Skip to main content

Bytes to String Conversion

We always hear that data is stored in binary, zeros and ones. Still, it isn't clear how this binary is decoded and shown as strings or other readable data.

Encoding and Decoding

When the source system builds a message for the destination, the producer app encodes the string to byte data.

Unicode vs UTF-8

Unicode is the universal standard. It gives a hexadecimal code point to each character in all languages.

UTF-8 is the Unicode Transformation Format. It encodes these code points into a variable-sized byte form. See character set page for more details.

Byte Data Representation

Bytes are just 8 bit binary data. When you run programs, the debugger doesn't show the raw binary. It shows the decimal values.

Bytes to String

Application Layer

An app sends an HTTP request or response. The headers are joined into one string, split by new lines. Then they're converted to Unicode and encoded to UTF-8.

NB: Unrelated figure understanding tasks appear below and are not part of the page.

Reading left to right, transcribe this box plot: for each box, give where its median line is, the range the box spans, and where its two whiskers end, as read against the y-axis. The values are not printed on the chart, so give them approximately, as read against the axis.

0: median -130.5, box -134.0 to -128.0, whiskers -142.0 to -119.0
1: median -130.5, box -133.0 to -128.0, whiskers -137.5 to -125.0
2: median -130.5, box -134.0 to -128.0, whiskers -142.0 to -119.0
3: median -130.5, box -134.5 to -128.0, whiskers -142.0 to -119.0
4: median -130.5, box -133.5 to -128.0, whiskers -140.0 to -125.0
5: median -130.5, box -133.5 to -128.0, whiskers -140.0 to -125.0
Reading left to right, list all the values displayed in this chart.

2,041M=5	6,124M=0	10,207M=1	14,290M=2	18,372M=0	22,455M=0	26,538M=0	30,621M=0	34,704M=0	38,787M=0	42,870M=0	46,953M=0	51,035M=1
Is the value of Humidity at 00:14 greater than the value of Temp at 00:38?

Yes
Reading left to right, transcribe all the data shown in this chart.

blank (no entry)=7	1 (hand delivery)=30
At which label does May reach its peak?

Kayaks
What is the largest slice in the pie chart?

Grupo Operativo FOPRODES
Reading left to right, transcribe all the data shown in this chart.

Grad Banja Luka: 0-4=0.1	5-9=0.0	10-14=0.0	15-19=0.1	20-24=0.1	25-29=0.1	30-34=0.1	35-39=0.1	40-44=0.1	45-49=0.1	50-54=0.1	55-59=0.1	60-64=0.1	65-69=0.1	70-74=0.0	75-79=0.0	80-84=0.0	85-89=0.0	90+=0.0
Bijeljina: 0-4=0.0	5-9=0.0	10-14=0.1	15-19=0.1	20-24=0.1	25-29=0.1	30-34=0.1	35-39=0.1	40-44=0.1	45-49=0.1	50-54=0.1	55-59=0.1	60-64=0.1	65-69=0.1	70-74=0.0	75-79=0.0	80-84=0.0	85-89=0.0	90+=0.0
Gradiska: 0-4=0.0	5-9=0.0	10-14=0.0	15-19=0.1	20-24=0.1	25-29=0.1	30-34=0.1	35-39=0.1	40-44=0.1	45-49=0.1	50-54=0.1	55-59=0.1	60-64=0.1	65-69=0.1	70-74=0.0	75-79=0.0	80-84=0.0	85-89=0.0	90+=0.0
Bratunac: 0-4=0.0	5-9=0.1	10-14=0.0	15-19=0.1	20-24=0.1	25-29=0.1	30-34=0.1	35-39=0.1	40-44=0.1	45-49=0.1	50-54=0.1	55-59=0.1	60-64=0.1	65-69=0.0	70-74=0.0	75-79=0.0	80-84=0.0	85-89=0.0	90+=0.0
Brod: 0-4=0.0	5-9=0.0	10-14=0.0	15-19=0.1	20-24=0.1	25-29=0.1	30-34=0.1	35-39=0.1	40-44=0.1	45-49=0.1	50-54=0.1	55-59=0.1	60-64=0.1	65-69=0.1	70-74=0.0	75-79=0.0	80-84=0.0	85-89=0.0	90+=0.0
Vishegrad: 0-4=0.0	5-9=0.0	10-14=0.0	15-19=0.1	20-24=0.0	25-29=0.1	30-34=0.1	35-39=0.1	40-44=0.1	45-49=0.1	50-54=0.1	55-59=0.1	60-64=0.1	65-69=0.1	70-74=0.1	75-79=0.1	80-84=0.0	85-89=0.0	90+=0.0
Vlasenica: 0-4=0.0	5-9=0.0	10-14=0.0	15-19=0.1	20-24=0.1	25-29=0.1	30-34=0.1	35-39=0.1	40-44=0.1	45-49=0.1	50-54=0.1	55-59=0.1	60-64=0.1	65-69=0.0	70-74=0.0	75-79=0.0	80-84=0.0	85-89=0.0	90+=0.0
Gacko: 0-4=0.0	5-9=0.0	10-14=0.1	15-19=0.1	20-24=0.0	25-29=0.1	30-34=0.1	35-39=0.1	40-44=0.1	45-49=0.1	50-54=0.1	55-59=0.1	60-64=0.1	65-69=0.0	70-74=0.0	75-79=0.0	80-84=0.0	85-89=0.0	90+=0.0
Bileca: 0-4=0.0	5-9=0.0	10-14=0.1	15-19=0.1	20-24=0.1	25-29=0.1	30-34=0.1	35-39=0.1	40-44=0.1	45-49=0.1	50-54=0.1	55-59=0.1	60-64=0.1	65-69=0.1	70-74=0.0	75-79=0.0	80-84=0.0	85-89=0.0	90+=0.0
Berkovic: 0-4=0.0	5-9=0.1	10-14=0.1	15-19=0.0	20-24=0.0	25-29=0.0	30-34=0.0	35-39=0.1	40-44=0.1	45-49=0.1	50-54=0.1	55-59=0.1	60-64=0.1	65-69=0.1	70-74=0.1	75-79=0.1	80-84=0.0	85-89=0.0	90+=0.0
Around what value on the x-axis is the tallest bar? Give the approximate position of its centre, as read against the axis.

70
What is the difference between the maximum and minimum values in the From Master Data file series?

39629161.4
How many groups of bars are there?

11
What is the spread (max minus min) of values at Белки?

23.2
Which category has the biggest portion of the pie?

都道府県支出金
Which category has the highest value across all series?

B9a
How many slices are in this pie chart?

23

Same process will be applied for request/response body.

incoming data

Any data into the app is always binary. It's decoded by whatever encoding was used to send it.

Byte Order

When bytes move between systems, the receiver must know the order to process the bytes of a character.

Byte order

Byte order is about the order of bytes in a multi-byte value. If a Unicode character is many bytes, byte order says which byte is first.

Byte order has two forms.

  1. Big Endian - Means the bits are processed from left to right. Like the usual way of reading.
  2. Little Endian - Here the bits are processed from right to left. The opposite way of reading.
what's Endian

the Big-Endian / Little-Endian naming comes from Gulliver's Travels, where the Lilliputans argue over whether to break eggs on the little-end or big-end.

Character Boundary

When a full string is streamed as UTF-8 data, the receiver must know which bytes go with which character. This matters because UTF-8 uses multiple bytes to support all languages.

The first few bits of a byte tell the decoder how many bytes, with the current one, form a character. No extra byte marks the start of a new character.

0xxxxxxx: A single-byte character. 110xxxxx: A two-byte character. 1110xxxx: A three-byte character. 11110xxx: A four-byte character.